Moreover, these erroneous parents may get a Marriage event added to their profiles which comes from the real parents in the source database. Here’s an example:


Minnie Phillips is the non-descendant spouse of a descendant (red color). The result of the transfer shows her erroneous parents having been born after she was, and they received a marriage event from the source database which occurred before they were born.

Here’s Minnie’s parents from the source database. Note that the Marriage event added to erroneous mother Wayne Lee MacMillan-24229 came from her real mother Florence Rich-24229 (same RIN).


I have not looked into whether there may be other corruption of data in drag’n’drop. It has taken some doing to wrap my head around this case.

@CherylC AND @TomH
– how are you selecting the people for your drag and drop?

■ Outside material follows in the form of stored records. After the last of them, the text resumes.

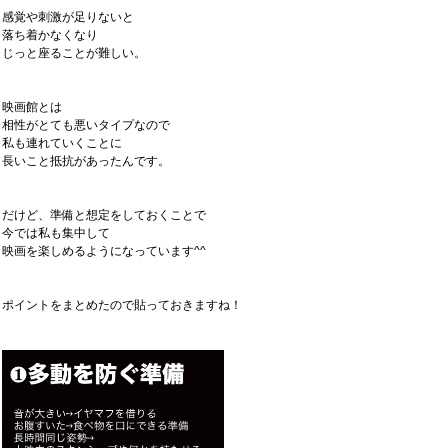
感覚や刺激が足りないと
落ち着かなくなり
じっと座ることが難しい。
映画館とは
相性がとても悪いタイプなので
私も連れていくことに
長いこと抵抗があったんです。
だけど、準備と想定をしておくことで
今では私も集中して
映画を楽しめるようになっています^^
ポイントをまとめたので貼っておきますね！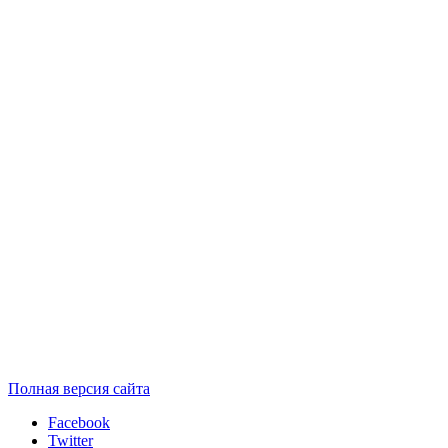
Полная версия сайта
Facebook
Twitter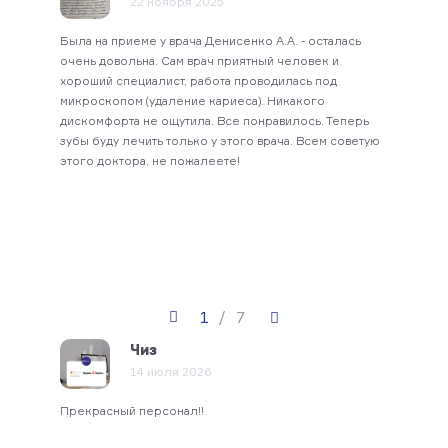
22 ноября 2025
овне
Была на приеме у врача Денисенко А.А. - осталась
Была 
се мои
очень довольна. Сам врач приятный человек и
докто
ливала
хороший специалист, работа проводилась под
на мо
ре
микроскопом (удаление кариеса). Никакого
докт
дискомфорта не ощутила. Все понравилось. Теперь
зубы буду лечить только у этого врача. Всем советую
этого доктора, не пожалеете!
1
/
7
Чиз
14 июля 2026
Прекрасный персонал!!
овны,
Благо
мом и
профе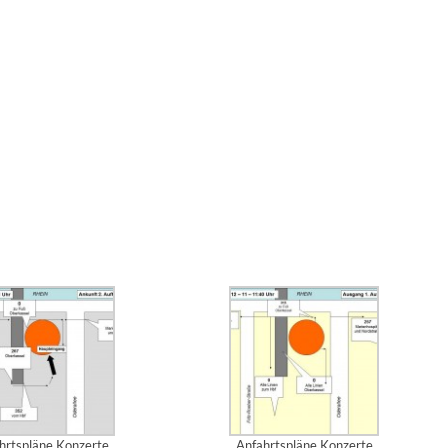
hrtspläne Konzerte
Anfahrtspläne Konzerte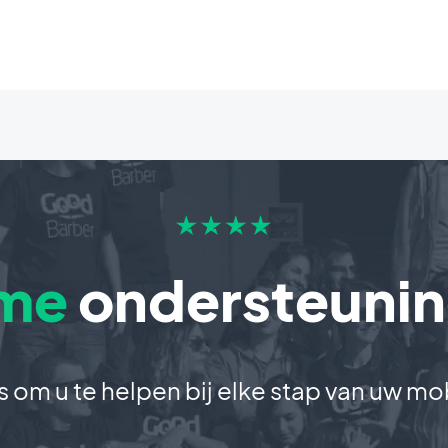
me
ondersteuni
 om u te helpen bij elke stap van uw mo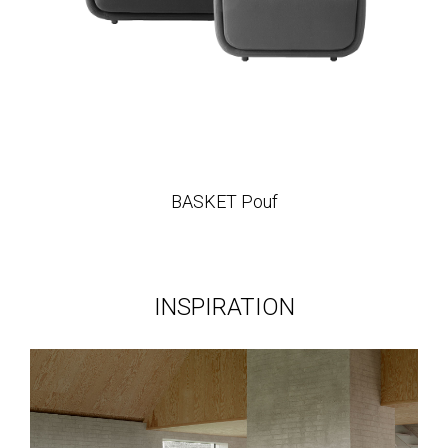
BASKET Pouf
INSPIRATION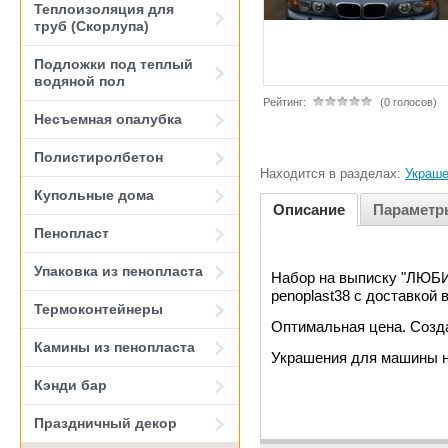
Теплоизоляция для
труб (Скорлупа)
Подложки под теплый
водяной пол
Рейтинг:
(0 голосов)
Несъемная опалубка
Полистиролбетон
Находится в разделах:
Украше
Купольные дома
Описание
Параметр
Пенопласт
Упаковка из пенопласта
Набор на выписку "ЛЮБ
penoplast38 с доставкой 
Термоконтейнеры
Оптимальная цена. Созда
Камины из пенопласта
Украшения для машины н
Кэнди бар
Праздничный декор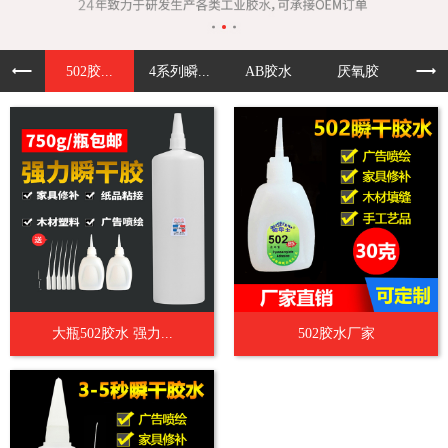
502胶...
4系列瞬...
AB胶水
厌氧胶
UV
大瓶502胶水 强力...
502胶水厂家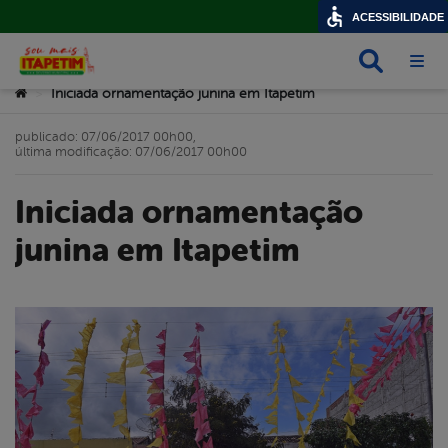
ACESSIBILIDADE
Busca
Abri
Você está aqui:
Iniciada ornamentação junina em Itapetim
>
publicado: 07/06/2017 00h00,
última modificação: 07/06/2017 00h00
Iniciada ornamentação
junina em Itapetim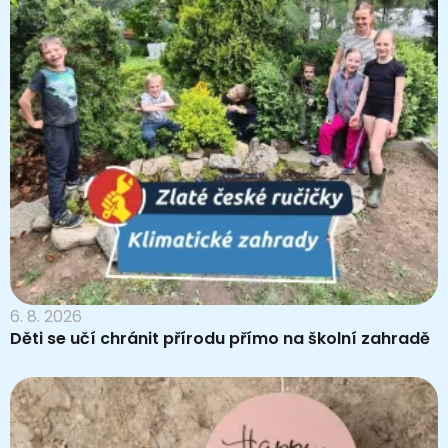
6. 8. 2026
Děti se učí chránit přírodu přímo na školní zahradě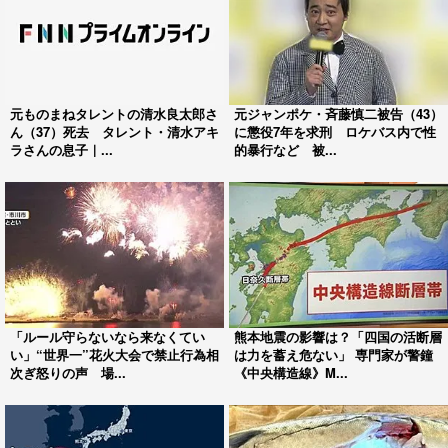
元ものまねタレントの清水良太郎さ
元ジャンポケ・斉藤慎二被告（43）
ん（37）死去 タレント・清水アキ
に懲役7年を求刑 ロケバス内で性
ラさんの息子｜...
的暴行など 被...
「ルール守らないなら来なくてい
熊本地震の影響は？「四国の活断層
い」“世界一”花火大会で禁止行為相
は力を蓄え危ない」 専門家が警鐘
次ぎ怒りの声 場...
《中央構造線》M...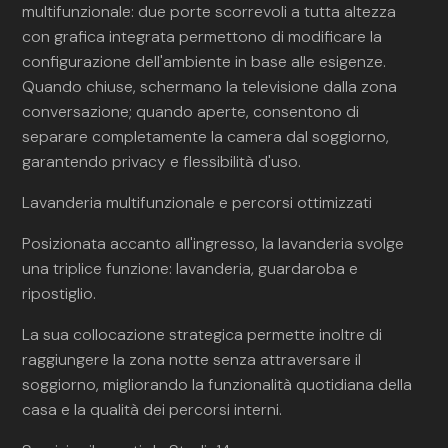
multifunzionale: due porte scorrevoli a tutta altezza
con grafica integrata permettono di modificare la
configurazione dell'ambiente in base alle esigenze.
Quando chiuse, schermano la televisione dalla zona
conversazione; quando aperte, consentono di
separare completamente la camera dal soggiorno,
garantendo privacy e flessibilità d'uso.
Lavanderia multifunzionale e percorsi ottimizzati
Posizionata accanto all'ingresso, la lavanderia svolge
una triplice funzione: lavanderia, guardaroba e
ripostiglio.
La sua collocazione strategica permette inoltre di
raggiungere la zona notte senza attraversare il
soggiorno, migliorando la funzionalità quotidiana della
casa e la qualità dei percorsi interni.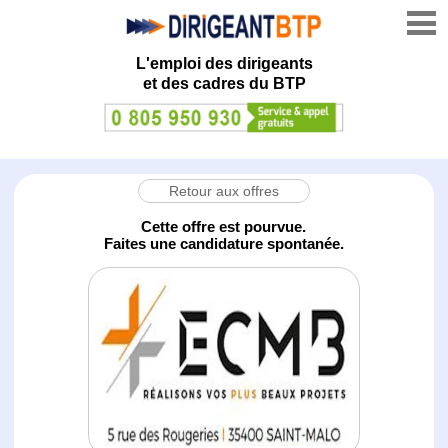
L'emploi des dirigeants
et des cadres du BTP
Retour aux offres
Cette offre est pourvue.
Faites une candidature spontanée.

I have had this happen in several different ways-- one is by using a saved search and the other two ways, I mentioned in a thread on here back in August…

I mentioned 4 ways to move groups and 2 of them created problems…
Seems to me the problem is how you create the group to move
@rzamor1 I have NEVER USED SQLite tools on my database…

I’m declaring increasing puzzlement over what is happening in the RM10 drag’n’drop of this particular set of people (descendants and their spouses). When I do so from the copy of the original database to an empty database, I can easily identify from a SQLite query the instances where erroneous parentage is created. If I export the same people to GEDCOM, import to a new database preserving record numbers and then drag’n’drop to a new db, I cannot detect erroneous parentage using the same query. It would suggest that the export-import omits or ignores something in the source database that is included in or triggers a fault in the RM10 drag’n’drop. What that may be could be a needle in a haystack.

I was copying (drag and drop) married couples and their descendants + spouses only - no ancestors, as those were already in the target database. I went back and read all of your original comments and it sounds like you ran into the same problems I did. Are you using the Mac or Windows version of RM10?